Perhaps some of you [alguna, alguno, algunoa] remember that the late SupMarcos insisted that the capitalist system cannot be understood without the concept of war. Supposing, of course, that it is a concept. He would say that war was the motor that had permitted, first, the expansion of capitalism, and then its consolidation as a world system. Capitalism also turns to war to confront its recurring and profound crises.
Oh, I know, what else could be expected from a solider? But I should note, as a way of making amends, that he didn’t limit “war” to military war. Maybe a rereading of his correspondence with Don Luis Villoro Toranzo in the year 2010, which was made public in early 2011, could help us understand this. In the first of these public missives, they analyze the apparent ineffectiveness of the so-called “War on Drugs,” initiated by the war videogame lover Felipe Calderón Hinojosa. And I say “apparent ineffectiveness” because basically, looking at the results, it was and is ineffective for combatting organized crime, but it was effective at installing soldiers as the de facto government in various regions.

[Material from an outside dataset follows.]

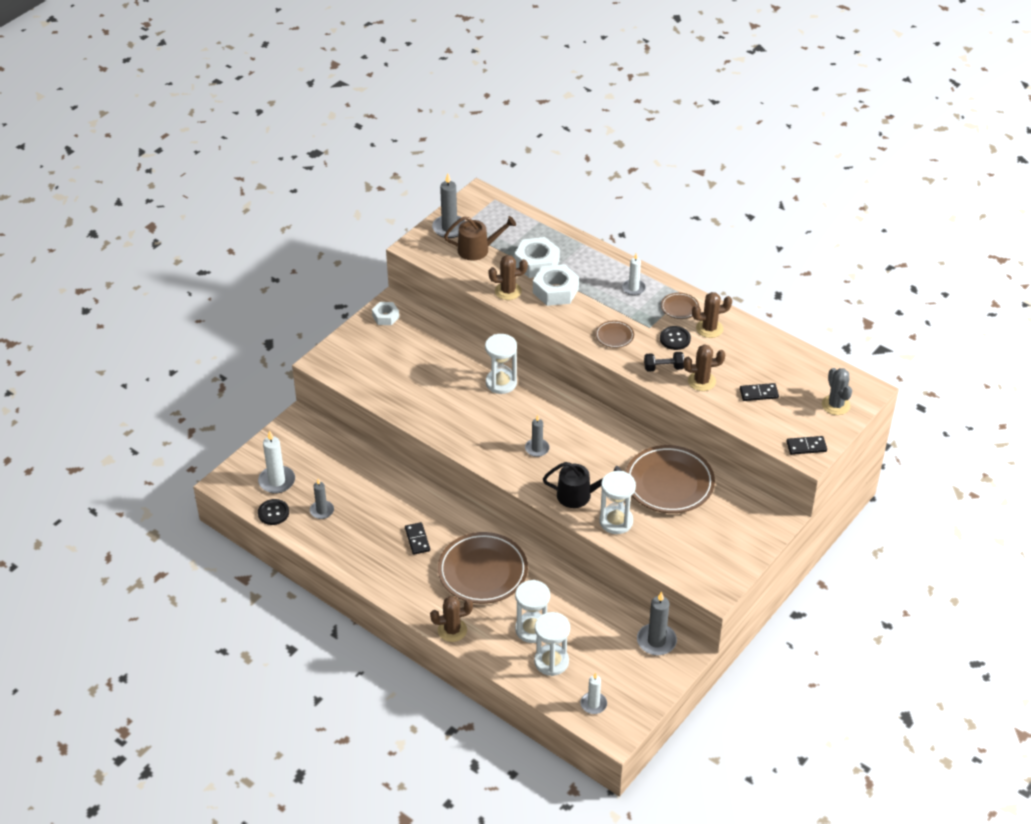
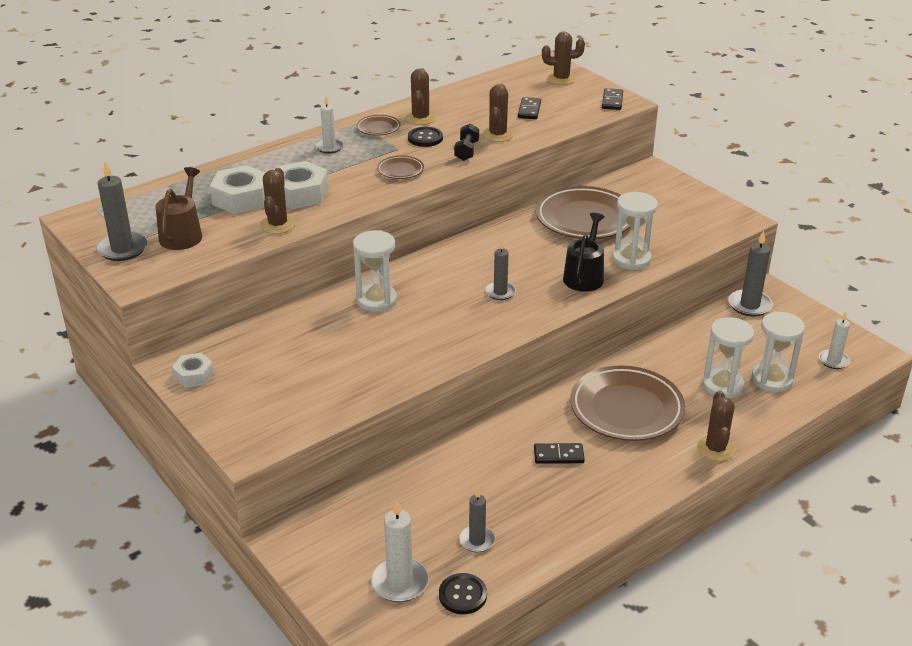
camera: 75 degrees left, 10 degrees down
grey cactus [822,368,852,415] -> brown cactus [542,32,585,85]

I bring this up because, in contrast to that deceased guy, in my understanding, capitalism could be studied as a crime.
Addressing it as such would require of us scientific knowledge of subjects which might seem distant from what are traditionally known as the “social sciences.”
In short, you can catalog this theoretical detour however you’d like. Perhaps it is the product of an unfinished correspondence course on private detection begun in that faraway time when “mail” didn’t refer to online accounts and screennames, and when an address meant the postal code and not the IP, or internet protocol; a time when one could study, also by correspondence, anything from a course on locksmithing to one on aviation piloting, including, of course, the one on “how to have a body like Charles Atlas[i] without going to the gym and in only a few weeks,” which wasn’t necessary for me to take given my famously beautiful and toned legs (arrrrrroz con leche[ii]).